Wired News (08/13/08) Singel, Ryan

Security experts charge that bureaucratic lassitude at the U.S. Department of Commerce's National Telecommunications and Information Administration (NTIA) is responsible for a major, lingering security hole in the Internet's domain name system (DNS). Experts and the NTIA concur that DNSSEC, a series of security extensions for name servers, is the only solution for a flaw that allows hackers to redirect Web traffic at will by feeding fake information into DNS listings. DNS servers function in a massive hierarchy, which means that the successful deployment of DNSSEC requires having a trustworthy party sign the root file with a public-private key. "The biggest difference is that once the root is signed and the public key is out, it will be put in every operating system and will be on all CDs from Apple, Microsoft, SUSE, Freebsd, etc," says Sparta's Russ Mundy. NTIA's refusal to implement DNSSEC is a purely political move, as the technical difficulties of implementation have been addressed, says Packet Clearing House research director Bill Woodcock. NTIA's Bart Forbes says the administration has a responsibility to explore all possible solutions with all stakeholders before committing to DNSSEC, while even the most committed DNSSEC advocates acknowledge that Internet-wide installations of the extensions will consume a lot of time and money.

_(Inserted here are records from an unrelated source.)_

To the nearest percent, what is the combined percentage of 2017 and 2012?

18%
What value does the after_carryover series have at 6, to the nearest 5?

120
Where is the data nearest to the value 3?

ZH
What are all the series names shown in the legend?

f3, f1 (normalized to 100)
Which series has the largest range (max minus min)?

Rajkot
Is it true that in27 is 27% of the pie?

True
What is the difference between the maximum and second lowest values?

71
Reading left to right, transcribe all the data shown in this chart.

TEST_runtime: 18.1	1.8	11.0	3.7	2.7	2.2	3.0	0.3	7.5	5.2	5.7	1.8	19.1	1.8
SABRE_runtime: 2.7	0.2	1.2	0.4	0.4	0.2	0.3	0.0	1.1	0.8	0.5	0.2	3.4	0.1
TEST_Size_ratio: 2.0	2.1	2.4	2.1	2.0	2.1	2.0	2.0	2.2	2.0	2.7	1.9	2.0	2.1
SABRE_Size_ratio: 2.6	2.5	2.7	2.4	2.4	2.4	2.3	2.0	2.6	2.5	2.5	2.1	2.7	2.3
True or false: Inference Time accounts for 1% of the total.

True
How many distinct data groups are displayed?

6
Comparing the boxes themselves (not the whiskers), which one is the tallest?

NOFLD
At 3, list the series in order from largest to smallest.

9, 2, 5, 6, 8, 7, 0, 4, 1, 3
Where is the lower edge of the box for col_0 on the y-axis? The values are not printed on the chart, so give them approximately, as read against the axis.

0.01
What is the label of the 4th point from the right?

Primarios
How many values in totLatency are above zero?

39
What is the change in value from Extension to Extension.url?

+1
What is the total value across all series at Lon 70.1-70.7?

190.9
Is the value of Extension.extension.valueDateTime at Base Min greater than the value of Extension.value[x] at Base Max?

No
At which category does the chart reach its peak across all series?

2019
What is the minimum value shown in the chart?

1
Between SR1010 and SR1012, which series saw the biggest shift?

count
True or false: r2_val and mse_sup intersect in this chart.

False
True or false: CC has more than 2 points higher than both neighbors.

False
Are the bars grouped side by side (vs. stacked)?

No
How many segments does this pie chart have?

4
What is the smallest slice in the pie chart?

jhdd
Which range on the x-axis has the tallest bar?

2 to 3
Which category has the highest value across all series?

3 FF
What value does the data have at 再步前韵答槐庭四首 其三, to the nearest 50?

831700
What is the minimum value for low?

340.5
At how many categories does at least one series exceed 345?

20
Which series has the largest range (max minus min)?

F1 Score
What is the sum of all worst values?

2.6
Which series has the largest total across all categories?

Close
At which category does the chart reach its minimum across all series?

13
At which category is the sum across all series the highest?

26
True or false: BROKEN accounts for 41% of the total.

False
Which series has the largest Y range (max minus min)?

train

The Internet Assigned Numbers Authority has spent the last year prototyping a system to sign the root-zone file, but it requires approval from the Commerce Department to do the same for the top Internet servers, at which point the issue becomes politically charged "because there seems to be the perception that the introduction of a key guardian changes the current policies," says Dutch networking expert Olaf Kolkman.